What conformance does not cover

The catalogue measures the openEHR platform surface. It deliberately does not stand in for a performance benchmark (durations are telemetry only) and does not cover the Better-style FLAT/STRUCTURED interoperability formats, which have their own test suite. Optional capabilities left “not evidenced” in the certificate (for example ADL 2 provisioning or the more advanced AQL constructs) are exactly that — untested in this configuration — and are reported as such rather than claimed.

Contributing

EHRbase-rs is open source (Apache-2.0) and welcomes contributions. This chapter is a short orientation for anyone who wants to file an issue, report a vulnerability, or open a pull request; the authoritative documents live in the repository and are linked below.

Where to start

The three governing documents are kept in the repository root:

  • CONTRIBUTING — the practical rules for setup, the required checks, and pull requests.
  • Code of conduct — the Contributor Covenant (v2.1) the community follows.
  • Security policy — how to report a vulnerability privately.

Setting up

The Rust toolchain is pinned by the repository’s rust-toolchain.toml, so rustup installs the right version automatically on your first build. Two extra tools are needed for the full test suite:

  • Docker, for the PostgreSQL 18 integration tests (they spin up a real database via testcontainers).
  • xmllint (from libxml2), used by the canonical-XML parity tests.

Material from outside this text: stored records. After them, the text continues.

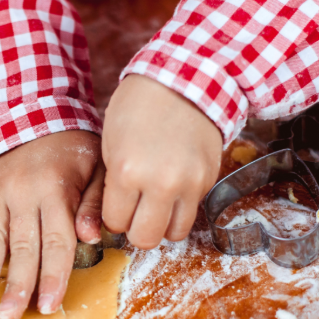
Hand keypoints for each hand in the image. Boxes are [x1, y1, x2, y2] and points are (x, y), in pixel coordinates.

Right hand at [0, 131, 103, 318]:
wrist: (33, 114)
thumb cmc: (73, 149)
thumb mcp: (97, 168)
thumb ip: (94, 204)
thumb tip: (91, 238)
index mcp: (56, 191)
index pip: (56, 242)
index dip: (53, 277)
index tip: (49, 307)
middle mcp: (24, 193)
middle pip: (22, 246)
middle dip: (17, 284)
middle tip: (10, 316)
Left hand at [102, 74, 221, 248]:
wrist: (185, 79)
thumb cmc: (139, 106)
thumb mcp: (110, 142)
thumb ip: (112, 183)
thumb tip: (114, 217)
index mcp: (127, 171)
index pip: (115, 222)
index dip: (113, 216)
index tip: (116, 204)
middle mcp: (161, 183)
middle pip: (145, 238)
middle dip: (135, 229)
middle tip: (134, 211)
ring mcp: (189, 183)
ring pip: (174, 234)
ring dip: (161, 224)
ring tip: (155, 204)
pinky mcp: (209, 180)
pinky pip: (192, 212)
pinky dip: (180, 208)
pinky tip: (172, 187)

Install the shared git hooks once with bash scripts/install-hooks.sh.

The checks every pull request must pass

CI runs the same set of gates locally and on every pull request — none of them are advisory:

cargo build --workspace
cargo nextest run --workspace          # unit + integration (real PostgreSQL 18)
cargo test --workspace --doc
cargo clippy --workspace --all-targets --all-features -- -D warnings
cargo fmt --all --check
cargo deny check && cargo audit && cargo machete
bash scripts/check-codegen-drift.sh    # generated layer matches the vendored specs

Important

Two rules are absolute. Never hand-edit a generated file — anything under a // @generated … DO NOT EDIT header is produced by the code generator; change the generator and regenerate instead. And never weaken, skip, or delete a test to make a build pass, or edit a test to route around a bug it exposes.

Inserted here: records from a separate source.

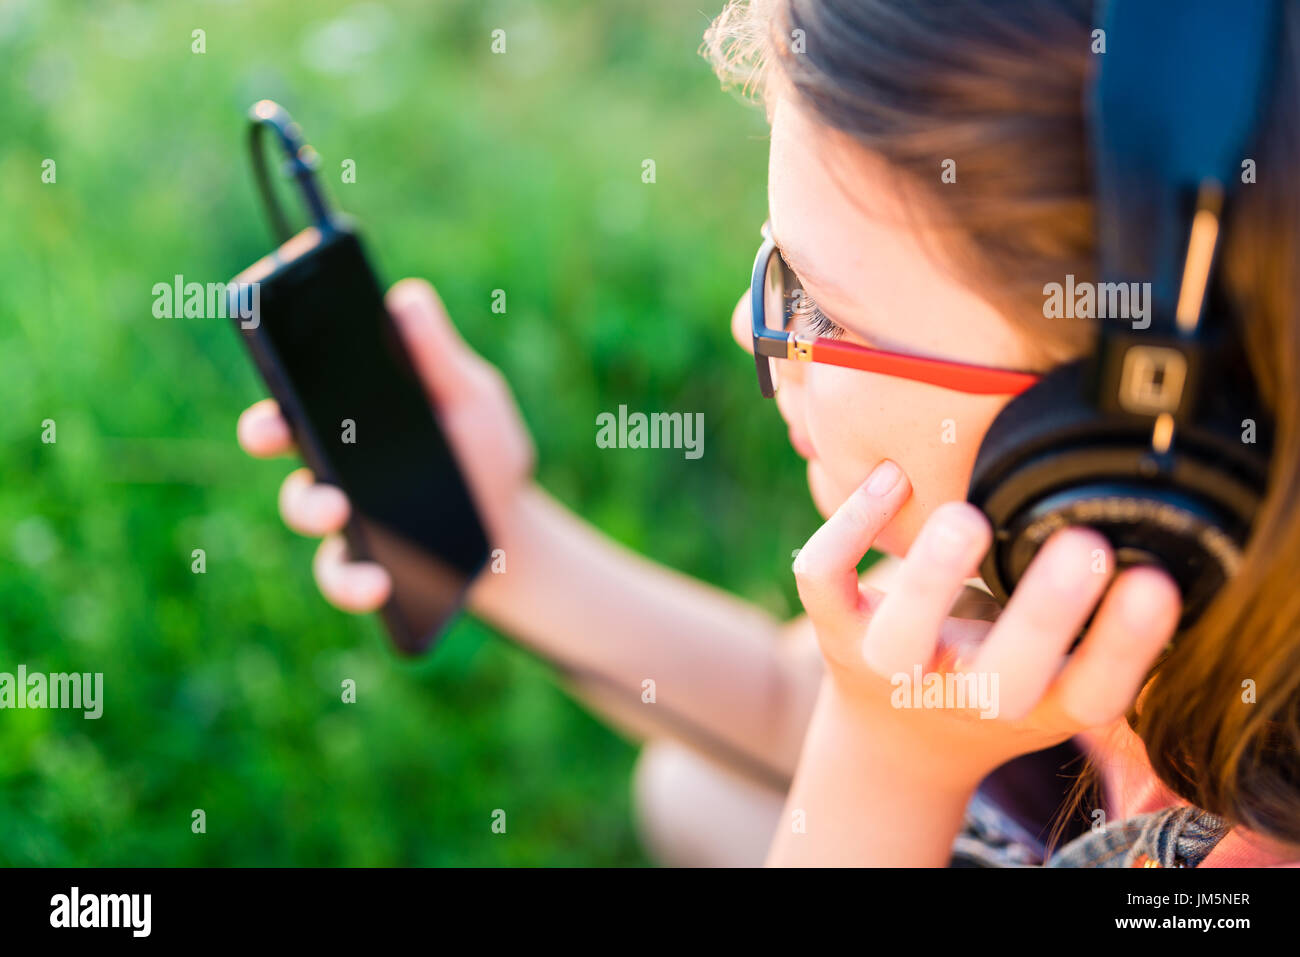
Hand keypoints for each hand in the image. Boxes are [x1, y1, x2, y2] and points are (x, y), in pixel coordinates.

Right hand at [236, 278, 534, 611]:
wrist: (512, 530)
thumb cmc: (486, 455)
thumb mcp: (473, 401)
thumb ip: (440, 359)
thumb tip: (408, 298)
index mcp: (354, 409)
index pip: (302, 378)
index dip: (274, 356)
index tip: (266, 338)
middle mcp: (336, 458)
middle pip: (281, 438)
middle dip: (264, 430)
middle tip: (273, 430)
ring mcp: (344, 513)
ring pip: (302, 506)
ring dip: (309, 507)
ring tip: (339, 510)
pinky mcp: (363, 564)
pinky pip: (339, 574)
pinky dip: (350, 582)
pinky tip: (377, 583)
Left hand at [792, 458, 1181, 788]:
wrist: (896, 735)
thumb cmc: (996, 676)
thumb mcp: (1055, 670)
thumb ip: (1091, 621)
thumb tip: (1152, 520)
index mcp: (1038, 704)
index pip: (1093, 692)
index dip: (1125, 645)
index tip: (1154, 582)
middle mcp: (966, 695)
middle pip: (1004, 676)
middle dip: (1044, 614)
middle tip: (1083, 546)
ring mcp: (891, 669)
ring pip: (900, 638)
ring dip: (931, 577)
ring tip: (965, 516)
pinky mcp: (836, 633)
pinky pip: (824, 583)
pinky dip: (848, 528)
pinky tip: (890, 477)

A few more conventions worth knowing before you open a pull request:

  • Branch from develop, and target your pull request at develop.
  • Keep changes focused, and describe what changed and why. For anything that touches openEHR behaviour, cite the relevant specification section.
  • Behaviour changes come with tests. Snapshot changes must be reviewed, not blindly accepted.
  • Any user-visible change (the REST surface, AQL, validation, configuration, the CLI, or the deployment artifacts) adds an entry to the changelog in the same pull request — a CI guard enforces this.

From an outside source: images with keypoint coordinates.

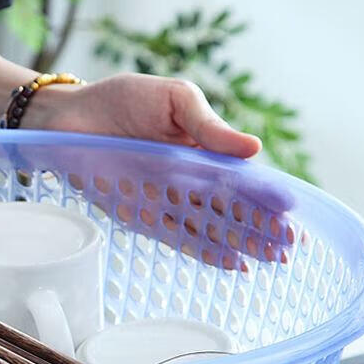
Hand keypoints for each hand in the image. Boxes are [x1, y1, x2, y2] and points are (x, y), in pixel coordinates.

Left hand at [24, 73, 295, 269]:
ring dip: (241, 243)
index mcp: (203, 149)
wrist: (70, 117)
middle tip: (290, 248)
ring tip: (271, 260)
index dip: (268, 198)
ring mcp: (168, 201)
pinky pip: (179, 238)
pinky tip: (233, 264)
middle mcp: (190, 180)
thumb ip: (209, 126)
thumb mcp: (175, 99)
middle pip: (233, 209)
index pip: (243, 179)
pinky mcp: (143, 216)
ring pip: (212, 228)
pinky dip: (205, 251)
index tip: (293, 216)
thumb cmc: (123, 100)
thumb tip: (255, 149)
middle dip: (262, 228)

Reporting issues and vulnerabilities

Use the GitHub issue tracker for bugs and feature requests.

Warning

Do not open a public issue for a suspected security vulnerability. Report it privately through GitHub’s private vulnerability reporting (“Report a vulnerability” on the repository’s Security tab). Because the server handles PHI-class data by design, reports about data exposure through the API, AQL, telemetry, or the audit trail are in scope even when they look like “just configuration”. Coordinated disclosure is preferred — please allow a reasonable window for a fix before publishing details.